Sabine Getty arrived at the Met Gala looking like she had stepped straight out of an antique oil painting, the kind you’d find hidden in the back room of a grand European estate, slightly cracked with age but still impossibly captivating. Wearing a couture Ashi Studio creation, the London-based jewelry designer transformed herself into a living artwork through a corseted gown painted entirely in trompe-l’œil, with details inspired by 18th-century portraiture and old master painting techniques. The dress blurred the line between skin, fabric, and canvas, creating an almost unsettling illusion that made her body look sculpted directly into the artwork itself. 

But the detail everyone became obsessed with was the oversized emerald ring she wore and the fact that the same ring appeared painted onto the gown, as though the jewel had escaped reality and entered the painting beside her. It was theatrical, surreal, and incredibly clever, turning jewelry into part of the narrative rather than just an accessory. 


And somehow, the mystery surrounding the ring only made the look more fascinating: no jewelry house officially claimed it, leaving people to wonder whether it was a piece from Getty’s own private collection or even one of her own creations. In a night where everyone was trying to embody “Fashion is Art,” Sabine Getty managed to do something rarer, she created a look that felt like an actual myth, one people were still trying to decode long after the carpet ended.

Conclusion

And maybe that was the real story of this year’s Met Gala: not the gowns themselves, but the tension surrounding them. Inside the Metropolitan Museum, celebrities arrived dressed as living paintings, sculptures, myths, and fantasies, celebrating fashion as one of the highest forms of art. Outside, protesters, labour activists, and garment workers were asking a far less glamorous question: who actually gets to participate in that world, and who is left carrying its weight behind the scenes? 

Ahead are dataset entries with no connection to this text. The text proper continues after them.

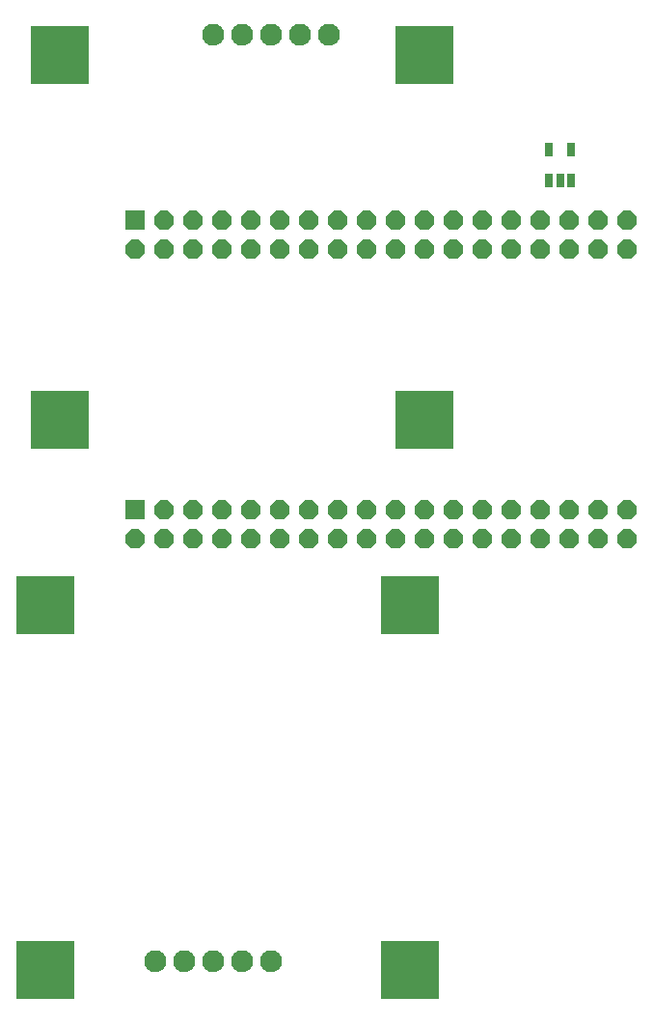
<source format=gbr>
G04 EAGLE Gerber RS-274X export*
G75*
%MOMM*%
%FSLAX34Y34*%
%LPD*%
%INSoldermask Top*%
%IPPOS*%
%AMOC8*
5,1,8,0,0,1.08239X$1,22.5*%
G01*
%ADD10R,1.676400X1.676400*%
%ADD11P,1.814519X8X22.500000*%
%ADD12C,1.930400*%
%ADD13R,0.752400X1.202400*%
%ADD14R,5.152400X5.152400*%


D10*
X135300Y701300D03*
D11*
X135300Y675900D03*
X160700Y701300D03*
X160700Y675900D03*
X186100Y701300D03*
X186100Y675900D03*
X211500Y701300D03*
X211500Y675900D03*
X236900Y701300D03*
X236900Y675900D03*
X262300Y701300D03*
X262300Y675900D03*
X287700Y701300D03*
X287700Y675900D03*
X313100Y701300D03*
X313100Y675900D03*
X338500Y701300D03*
X338500Y675900D03*
X363900Y701300D03*
X363900Y675900D03*
X389300Y701300D03*
X389300Y675900D03*
X414700Y701300D03*
X414700Y675900D03*
X440100Y701300D03*
X440100Y675900D03*
X465500Y701300D03*
X465500Y675900D03*
X490900Y701300D03*
X490900Y675900D03*
X516300Y701300D03*
X516300Y675900D03*
X541700Y701300D03*
X541700Y675900D03*
X567100Y701300D03*
X567100Y675900D03*
D10*
X135300Y447300D03*
D11*
X135300Y421900D03*
X160700Y447300D03*
X160700Y421900D03*
X186100Y447300D03*
X186100Y421900D03*
X211500Y447300D03*
X211500Y421900D03*
X236900Y447300D03*
X236900Y421900D03*
X262300Y447300D03*
X262300Y421900D03*
X287700Y447300D03*
X287700Y421900D03*
X313100Y447300D03*
X313100Y421900D03*
X338500Y447300D03*
X338500Y421900D03*
X363900Y447300D03*
X363900Y421900D03*
X389300Y447300D03*
X389300Y421900D03*
X414700Y447300D03*
X414700Y421900D03*
X440100Y447300D03*
X440100Y421900D03*
X465500Y447300D03*
X465500Y421900D03*
X490900Y447300D03*
X490900Y421900D03*
X516300Y447300D03*
X516300Y421900D03*
X541700Y447300D03*
X541700Y421900D03*
X567100Y447300D03*
X567100Y421900D03*
D12*
X203200Y863600D03*
X228600Y863600D03*
X254000Y863600D03*
X279400Y863600D03*
X304800Y863600D03*
X152400Y50800D03*
X177800Y50800D03*
X203200Y50800D03*
X228600Y50800D03*
X254000Y50800D03*
D13*
X498500Y735800D03*
X508000Y735800D03*
X517500Y735800D03*
X517500Y762800D03*
X498500Y762800D03*
D14*
X68600Y845800D03*
X68600Y525800D03*
X388600Y525800D03*
X388600Y845800D03*
X55900Y363200D03*
X55900Y43200D03*
X375900Y43200D03*
X375900Y363200D03*
M02*

</source>
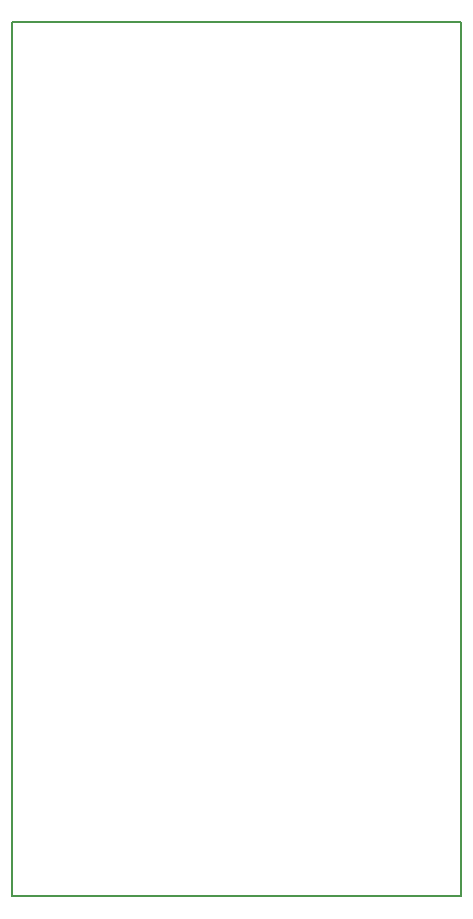
<source format=gbr>
G04 #@! TF.FileFunction,Profile,NP*
%FSLAX46Y46*%
G04 Gerber Fmt 4.6, Leading zero omitted, Abs format (unit mm)*
G04 Created by KiCad (PCBNEW 4.0.6) date Friday, April 06, 2018 'AMt' 10:50:20 AM*
%MOMM*%
%LPD*%
G01*
G04 APERTURE LIST*
%ADD10C,0.100000*%
%ADD11C,0.150000*%
G04 APERTURE END LIST*
D10*
D11*
X114850000Y-46480000D02*
X114850000Y-120480000D01*
X152850000Y-46480000D02*
X114850000Y-46480000D01*
X152850000Y-120480000D02*
X152850000Y-46480000D01*
X114850000Y-120480000D02*
X152850000Y-120480000D01*
M02*

</source>
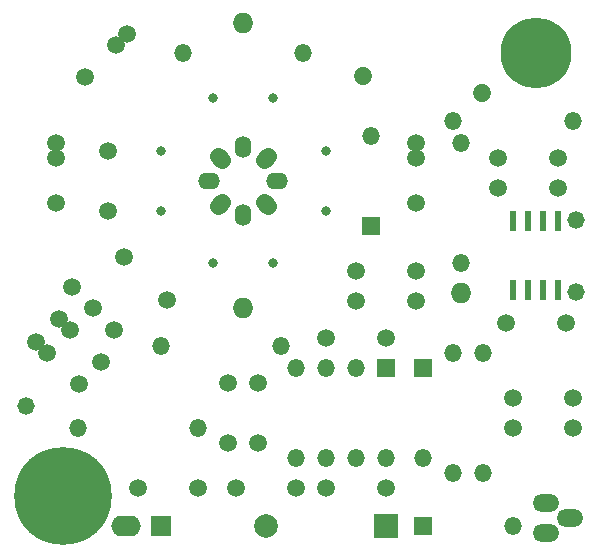
<source format=gts>
G04 (created by PCBNEW (22-Jun-2014 BZR 4027)-stable) date Mon 25 Jun 2018 12:36:10 AM CDT*
%MOIN*%
G04 Gerber Fmt 3.4, Leading zero omitted, Abs format*
%FSLAX34Y34*%
G01*
G70*
G90*
G04 APERTURE LIST*
%ADD10C,0.00590551*%
%ADD11O,0.0885X0.059*%
%ADD12O,0.059X0.059*%
%ADD13R,0.059X0.059*%
%ADD14R,0.069X0.069*%
%ADD15O,0.099X0.069*%
%ADD16C,0.23622*%
%ADD17C,0.059*%
%ADD18O,0.069X0.069*%
%ADD19R,0.079X0.079*%
%ADD20C,0.079*%
%ADD21C,0.325*%
%ADD22R,0.019X0.07*%
%ADD23C,0.059*%
%ADD24O,0.058X0.058*%
%ADD25C,0.056*%
%ADD26O,0.072X0.056*%
%ADD27O,0.056X0.072*%
%ADD28O,0.032X0.032*%
G04 APERTURE END LIST*
G54D10*
G54D11*
X95852Y-43250D03*
X96647Y-43750D03*
X95852Y-44250D03*
G54D12*
X92750Y-38250D03*
X92750Y-42250D03*
X93750Y-42250D03*
X93750Y-38250D03*
X83000Y-38000D03*
X87000Y-38000D03*
X83750Y-28250D03*
X87750Y-28250D03*
X84250Y-40750D03*
X80250Y-40750D03*
G54D13*
X90500Y-38750D03*
G54D12*
X89500Y-38750D03*
X88500Y-38750D03*
X87500Y-38750D03*
X87500Y-41750D03*
X88500Y-41750D03*
X90500Y-41750D03*
X89500Y-41750D03*
G54D14*
X83000Y-44000D03*
G54D15*
X81850Y-44000D03*
G54D16*
X95500Y-28250D03*
G54D17*
X94750Y-40750D03*
X96750Y-40750D03*
X91500Y-36500D03*
X89500Y-36500D03*
X85250Y-41250D03*
X85250Y-39250D03*
X86250Y-41250D03*
X86250Y-39250D03*
X88500Y-42750D03*
X90500Y-42750D03*
X81792Y-35042D03*
X83207Y-36457D03*
X81250Y-31500D03*
X81250Y-33500D03*
X96750Y-39750D03*
X94750Y-39750D03*
X90500Y-37750D03*
X88500Y-37750D03*
X87500Y-42750D03*
X85500Y-42750D03*
G54D18*
X85750Y-36750D03*
G54D19*
X90500Y-44000D03*
G54D20*
X86500Y-44000D03*
G54D13*
X91750Y-38750D03*
G54D12*
X91750Y-41750D03*
G54D13*
X90000Y-34000D03*
G54D12*
X90000Y-31000D03*
G54D13*
X91750Y-44000D03*
G54D12*
X94750Y-44000D03*
G54D17*
X81883Y-27616D03*
X80469Y-29030D03*
X81530Y-27969D03*
X79500Y-31250D03*
X79500Y-33250D03*
X79500Y-31750D03*
X91500Y-31250D03*
X91500Y-33250D03*
X91500Y-31750D03*
G54D21*
X79750Y-43000D03*
G54D18*
X85750Y-27250D03*
G54D22*
X96250Y-33850D03*
X95750Y-33850D03*
X95250Y-33850D03*
X94750Y-33850D03*
X94750Y-36150D03*
X95250Y-36150D03*
X95750Y-36150D03*
X96250Y-36150D03*
G54D23*
X89750Y-29000D02*
X89750Y-29000D01*
X93711Y-29556D02*
X93711Y-29556D01*
G54D12*
X96750Y-30500D03*
X92750Y-30500D03*
X93000Y-31250D03*
X93000Y-35250D03*
G54D17*
X94250Y-31750D03*
X96250Y-31750D03*
X96250Y-32750D03*
X94250Y-32750D03*
X96500Y-37250D03*
X94500Y-37250D03*
G54D18*
X93000Y-36250D03*
G54D17*
X79616Y-37116D03*
X81030Y-38530D03*
X79969Y-37469D03*
X78866Y-37866D03*
X80280Y-39280D03*
X79219Y-38219D03*
X80042Y-36042D03*
X81457Y-37457D03*
X80750Y-36750D03*
G54D24*
X96850Y-33800D03*
X96850Y-36200D03*
X78500Y-40000D03*
G54D25*
X85042Y-31792D02*
X84929Y-31679D01*
X86570Y-31679D02*
X86457Y-31792D01*
G54D26*
X86890Y-32500D03*
G54D27*
X85750Y-31359D03*
G54D25*
X86570Y-33320D02*
X86457Y-33207D01*
G54D27*
X85750Y-33640D03*
G54D25*
X85042Y-33207D02*
X84929Y-33320D01*
G54D26*
X84609Y-32500D03*
G54D17*
X84250Y-42750D03*
X82250Y-42750D03*
X91500Y-35500D03*
X89500Y-35500D03*
G54D28*
X84750Y-29750D03*
X86750Y-29750D03*
X83000Y-31500D03*
X83000Y-33500D03*
X88500Y-31500D03*
X88500Y-33500D03*
X86750Y-35250D03*
X84750Y-35250D03*
M02*

</source>
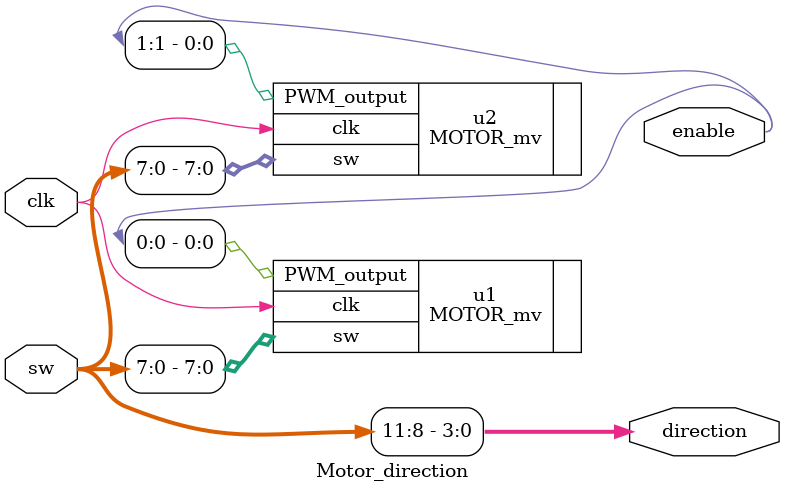
<source format=v>
`timescale 1ns / 1ps


module Motor_direction(
   input clk,
   input [11:0]sw,
   output [3:0] direction, 
   output [1:0]enable
    );
    
    
    assign direction = sw[11:8];
    MOTOR_mv u1(
        .clk(clk),
        .sw(sw[7:0]),
        .PWM_output(enable[0]));

    MOTOR_mv u2(
        .clk(clk),
        .sw(sw[7:0]),
        .PWM_output(enable[1]));
    
//    always @(*)
//    case(sw)
//    4'b0001: direction = 2'b01;
//    4'b0010: direction = 2'b10;
//    default: direction = 2'b01;
//    endcase
    
    
endmodule


</source>
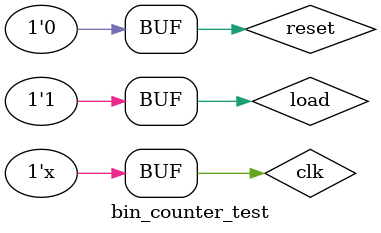
<source format=v>
`timescale 1ns / 1ps


module bin_counter_test;

	// Inputs
	reg load;
	reg clk;
	reg reset;

	// Outputs
	wire [3:0] q;
	wire [3:0] qbar;

	// Instantiate the Unit Under Test (UUT)
	bin_counter uut (
		.q(q), 
		.qbar(qbar), 
		.load(load), 
		.clk(clk), 
		.reset(reset)
	);

	initial begin
		// Initialize Inputs
		load = 1;
		clk = 0;
		reset = 1;

		// Wait 100 ns for global reset to finish
		#100;
		reset = 0;
        
		// Add stimulus here

	end
      
	always
			#1 clk = !clk;
endmodule


</source>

The contrast was almost impossible to ignore. A night dedicated to beauty, craftsmanship, and cultural prestige was simultaneously financed by some of the most controversial concentrations of wealth in modern America. And suddenly the Met Gala stopped feeling like pure escapism. It became a reflection of the contradictions fashion has always carried within it: creativity and capitalism, artistry and excess, visibility and invisibility. That’s what made this year feel different. 

The most memorable looks weren’t just beautiful, they were charged with meaning. Some spoke about identity, mortality, heritage, or transformation. Others unintentionally revealed the uncomfortable systems surrounding luxury itself. Because art has never existed outside politics, power, or money, and fashion doesn’t either. Beneath the sequins, corsets, and museum-worthy couture, the 2026 Met Gala exposed something much more human: our obsession with beauty, our discomfort with inequality, and our endless desire to turn both into spectacle.